TASK GOAL - Leaving out all pictures, return the records word for word.

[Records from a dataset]
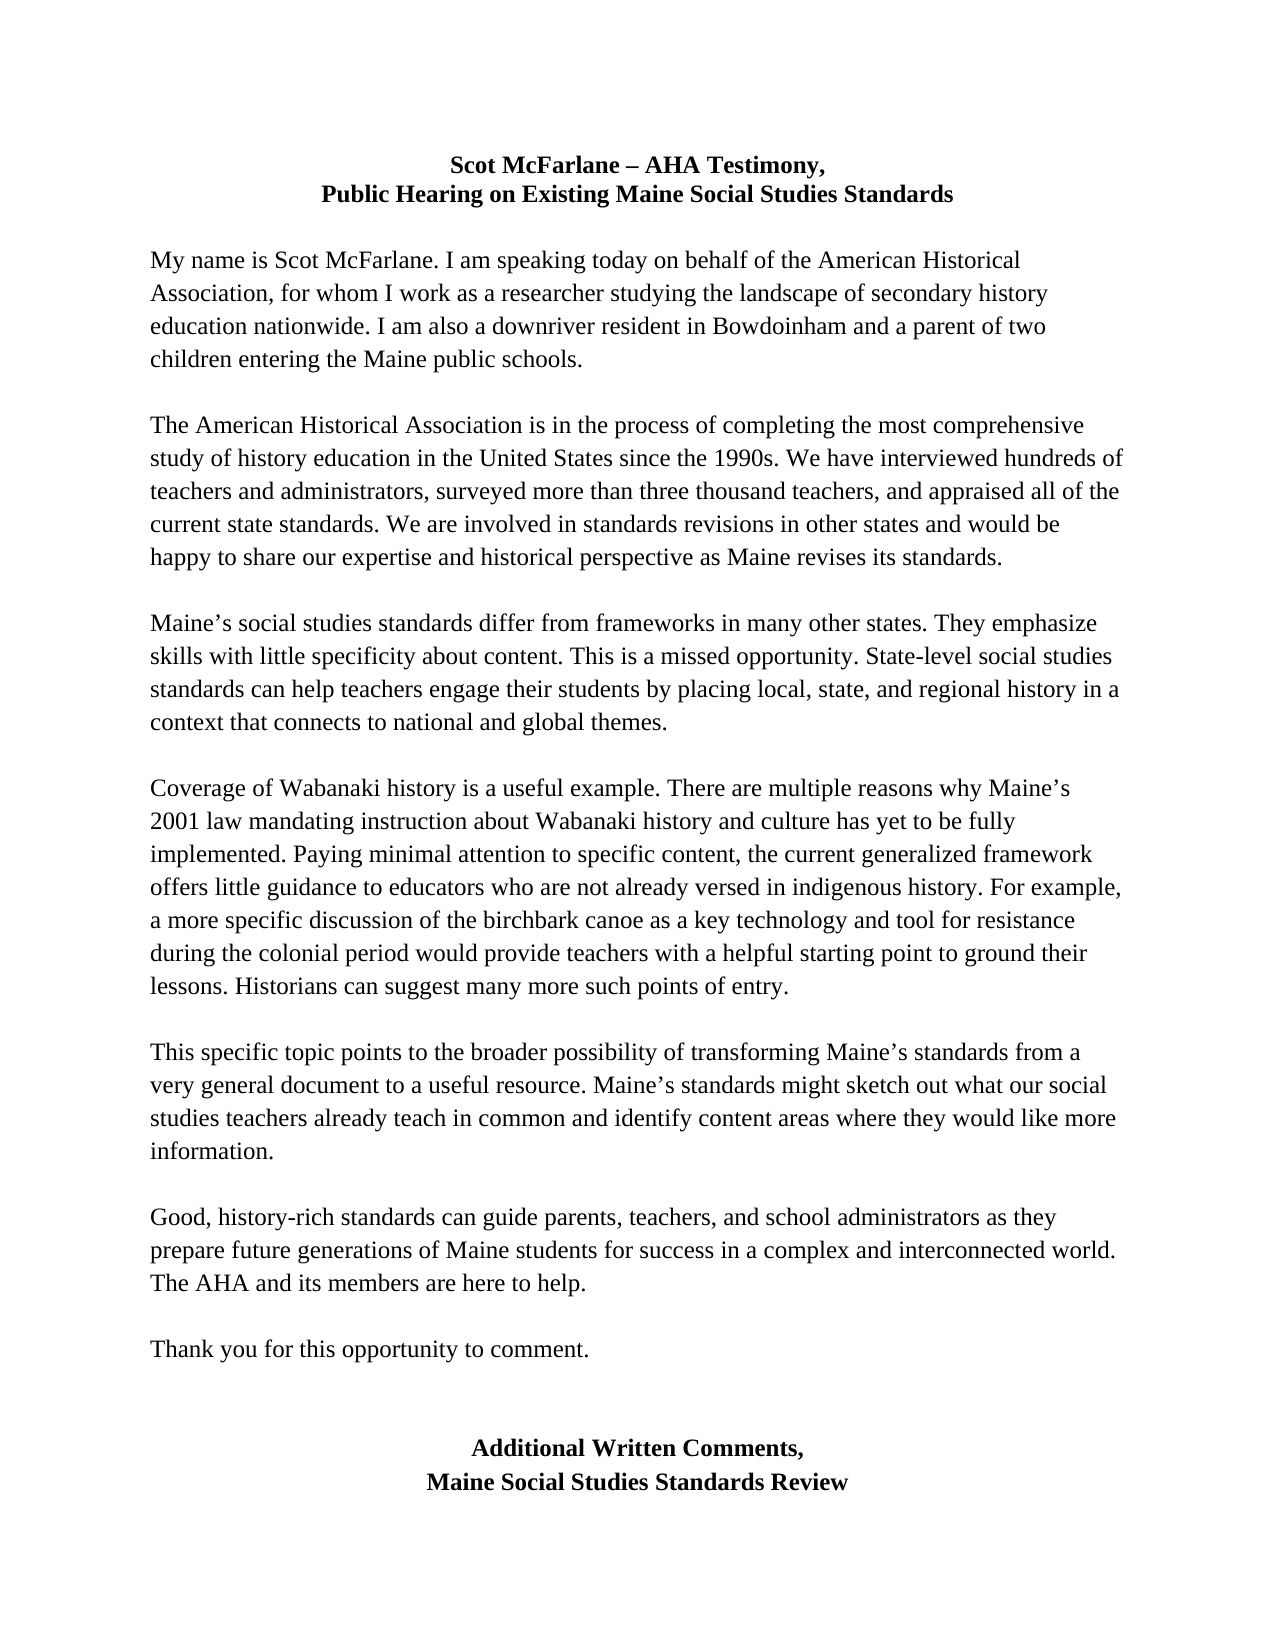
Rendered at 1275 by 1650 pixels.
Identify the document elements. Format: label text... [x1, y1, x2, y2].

text Good, history-rich standards can guide parents, teachers, and school administrators as they prepare future generations of Maine students for success in a complex and interconnected world. The AHA and its members are here to help. [150, 1202, 1125, 1297]
text My name is Scot McFarlane. I am speaking today on behalf of the American Historical Association, for whom I work as a researcher studying the landscape of secondary history education nationwide. I am also a downriver resident in Bowdoinham and a parent of two children entering the Maine public schools. [150, 245, 1125, 373]
text Maine Social Studies Standards Review [150, 1467, 1125, 1495]
text The American Historical Association is in the process of completing the most comprehensive study of history education in the United States since the 1990s. We have interviewed hundreds of teachers and administrators, surveyed more than three thousand teachers, and appraised all of the current state standards. We are involved in standards revisions in other states and would be happy to share our expertise and historical perspective as Maine revises its standards. [150, 410, 1125, 571]
text This specific topic points to the broader possibility of transforming Maine’s standards from a very general document to a useful resource. Maine’s standards might sketch out what our social studies teachers already teach in common and identify content areas where they would like more information. [150, 1037, 1125, 1165]
text Additional Written Comments, [150, 1433, 1125, 1462]
text Coverage of Wabanaki history is a useful example. There are multiple reasons why Maine’s 2001 law mandating instruction about Wabanaki history and culture has yet to be fully implemented. Paying minimal attention to specific content, the current generalized framework offers little guidance to educators who are not already versed in indigenous history. For example, a more specific discussion of the birchbark canoe as a key technology and tool for resistance during the colonial period would provide teachers with a helpful starting point to ground their lessons. Historians can suggest many more such points of entry. [150, 773, 1125, 1000]
text Scot McFarlane – AHA Testimony, [150, 150, 1125, 179]
text Thank you for this opportunity to comment. [150, 1334, 1125, 1363]
text Public Hearing on Existing Maine Social Studies Standards [150, 179, 1125, 207]
text Maine’s social studies standards differ from frameworks in many other states. They emphasize skills with little specificity about content. This is a missed opportunity. State-level social studies standards can help teachers engage their students by placing local, state, and regional history in a context that connects to national and global themes. [150, 608, 1125, 736]
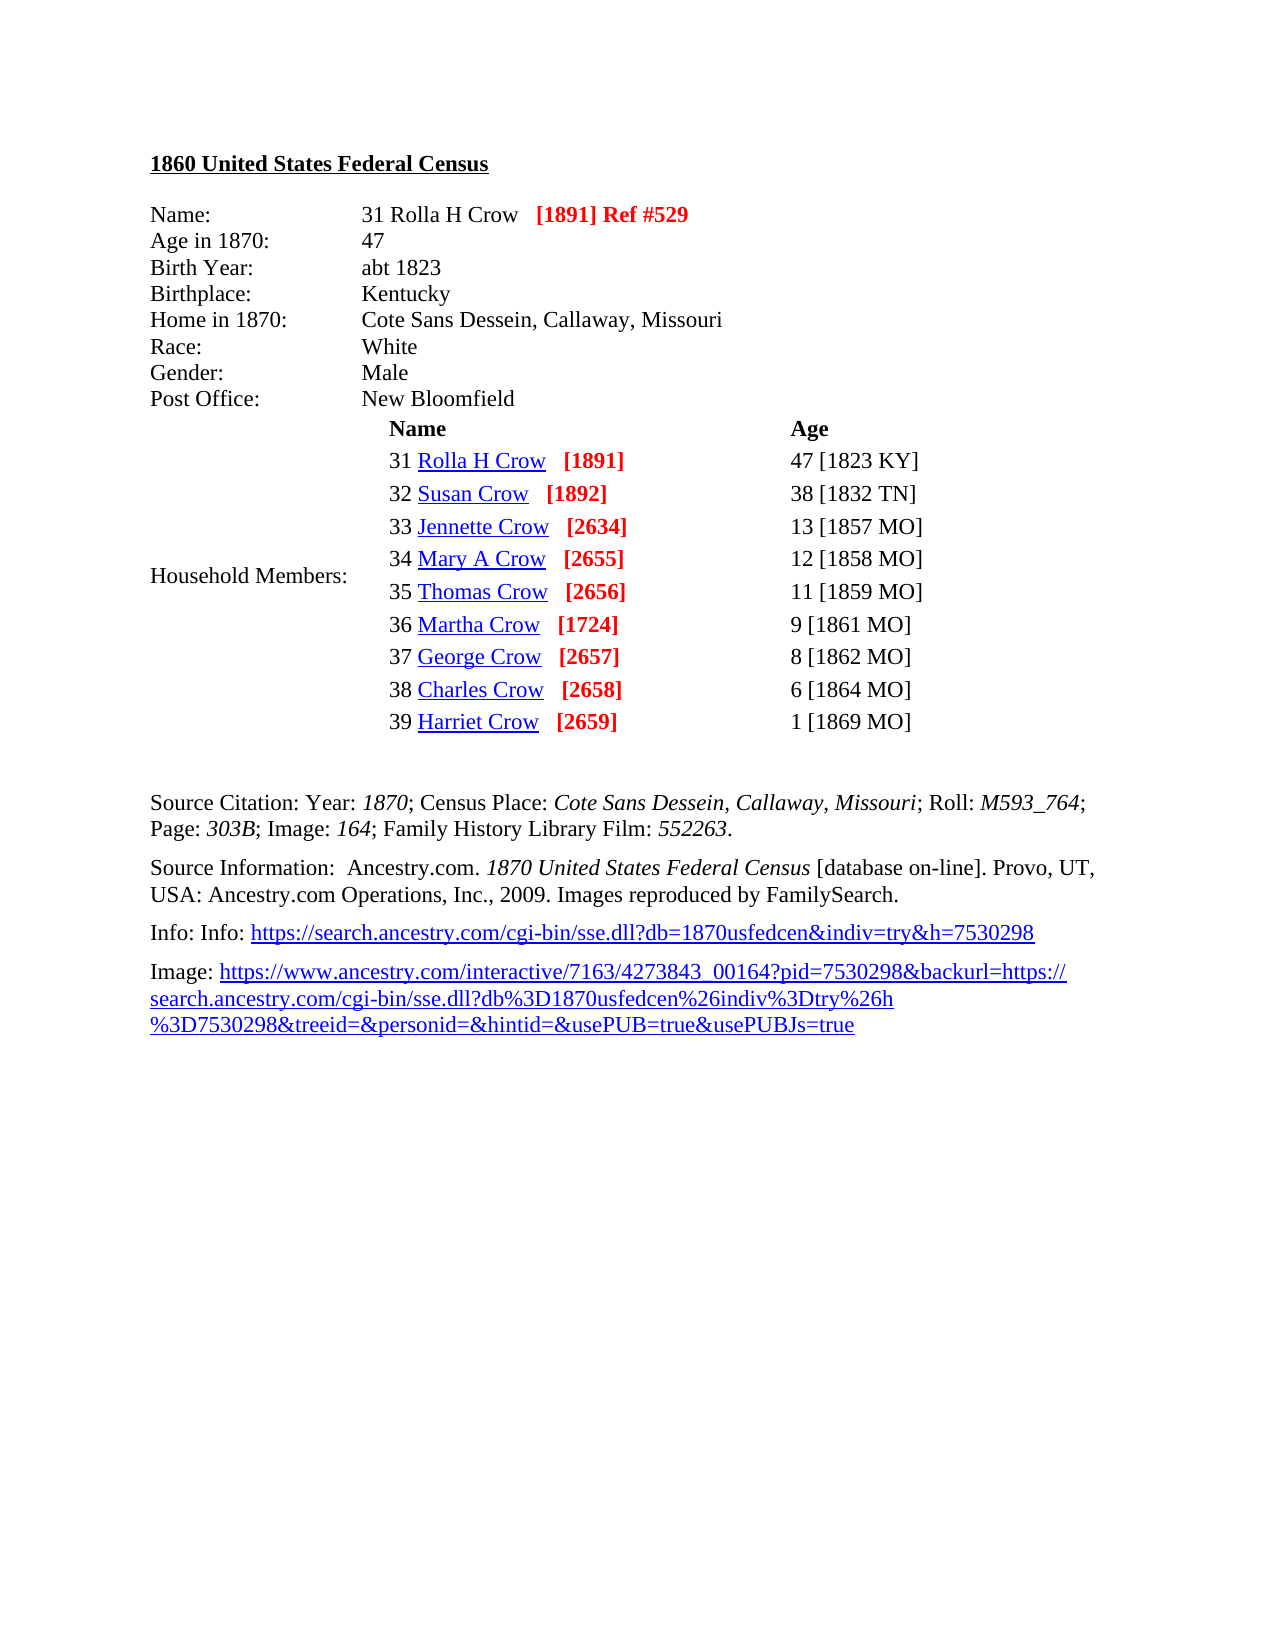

OUTPUT FOR THIS TASK -
Rendered at 1275 by 1650 pixels.
Identify the document elements. Format: label text... [x1, y1, x2, y2].

text Good, history-rich standards can guide parents, teachers, and school administrators as they prepare future generations of Maine students for success in a complex and interconnected world. The AHA and its members are here to help. [150, 1202, 1125, 1297]
text My name is Scot McFarlane. I am speaking today on behalf of the American Historical Association, for whom I work as a researcher studying the landscape of secondary history education nationwide. I am also a downriver resident in Bowdoinham and a parent of two children entering the Maine public schools. [150, 245, 1125, 373]
text Maine Social Studies Standards Review [150, 1467, 1125, 1495]
text The American Historical Association is in the process of completing the most comprehensive study of history education in the United States since the 1990s. We have interviewed hundreds of teachers and administrators, surveyed more than three thousand teachers, and appraised all of the current state standards. We are involved in standards revisions in other states and would be happy to share our expertise and historical perspective as Maine revises its standards. [150, 410, 1125, 571]
text This specific topic points to the broader possibility of transforming Maine’s standards from a very general document to a useful resource. Maine’s standards might sketch out what our social studies teachers already teach in common and identify content areas where they would like more information. [150, 1037, 1125, 1165]
text Additional Written Comments, [150, 1433, 1125, 1462]
text Coverage of Wabanaki history is a useful example. There are multiple reasons why Maine’s 2001 law mandating instruction about Wabanaki history and culture has yet to be fully implemented. Paying minimal attention to specific content, the current generalized framework offers little guidance to educators who are not already versed in indigenous history. For example, a more specific discussion of the birchbark canoe as a key technology and tool for resistance during the colonial period would provide teachers with a helpful starting point to ground their lessons. Historians can suggest many more such points of entry. [150, 773, 1125, 1000]
text Scot McFarlane – AHA Testimony, [150, 150, 1125, 179]
text Thank you for this opportunity to comment. [150, 1334, 1125, 1363]
text Public Hearing on Existing Maine Social Studies Standards [150, 179, 1125, 207]
text Maine’s social studies standards differ from frameworks in many other states. They emphasize skills with little specificity about content. This is a missed opportunity. State-level social studies standards can help teachers engage their students by placing local, state, and regional history in a context that connects to national and global themes. [150, 608, 1125, 736]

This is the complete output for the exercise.